Soy muy pesado con este tema, pero con expresiones como “el cristalino líquido” para referirse a la lluvia o, respecto a una chica, decir que ” sus ojos eran las dos luces de sendos faros que guiaban a los barcos extraviados hacia tierra firme“, pues vaya, que me impide centrarme en lo que estoy leyendo.

Lírica aparte, si yo estoy al timón de un barco y veo “sendos faros”, me estrello fijo y me acuerdo de toda la familia del farero. Pero ése es otro tema.

“Tus ojos son como faros” es un poema de amor para Saurón. Lo veo claro.

La historia es un asunto diferente: aunque en algunos aspectos parezca la típica trama de justicieros, policías y mafiosos, va mucho más allá. A ver cómo lo cuento sin desvelar nada importante.

¿Qué cuenta el libro? Más o menos esto: Un tipo encuentra una especie de arma que le permite tomarse la justicia por su mano, un mafioso comete un error con un policía, un chico toma una decisión correcta en el último momento y, en líneas generales, un montón de gente se ve involucrada en las redes que se tejen alrededor de éstas y de otras personas.

La trama es muy valiente, y utiliza todos los recursos a su alcance por exagerados o incómodos que resulten para el lector. Resulta sorprendente y, según avanza la historia, se vuelve más interesante.
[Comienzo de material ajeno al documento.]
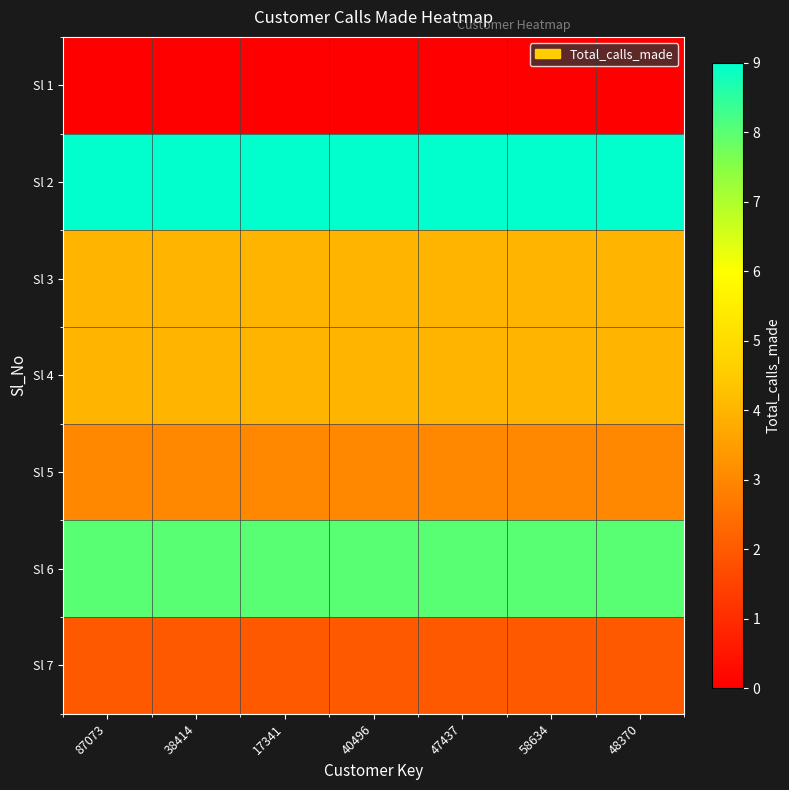

Count the number of categories in the chart.

7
La ambientación resulta algo confusa pero, si no te fijas en los detalles que no encajan, resulta muy apropiada y dota a la ciudad de un tono oscuro y pesimista bastante bien logrado, que no es fácil. Los personajes muestran una personalidad definida y con matices, que siempre se agradece, y generan interés por saber lo que les va a ocurrir.

El autor, en cualquier caso, demuestra que sabe contar historias intensas y complejas, y que no tiene problemas en manejar a varios personajes y escenarios al mismo tiempo.No es fácil.

En definitiva, un buen libro si te gusta más la historia que el estilo y pasas por alto sus defectos. Como ya digo, con un buen repaso ganaría mucho. Me costó dejarme llevar, pero seguro que leeré más libros de Frank Peñas, porque creo que cuenta historias realmente buenas.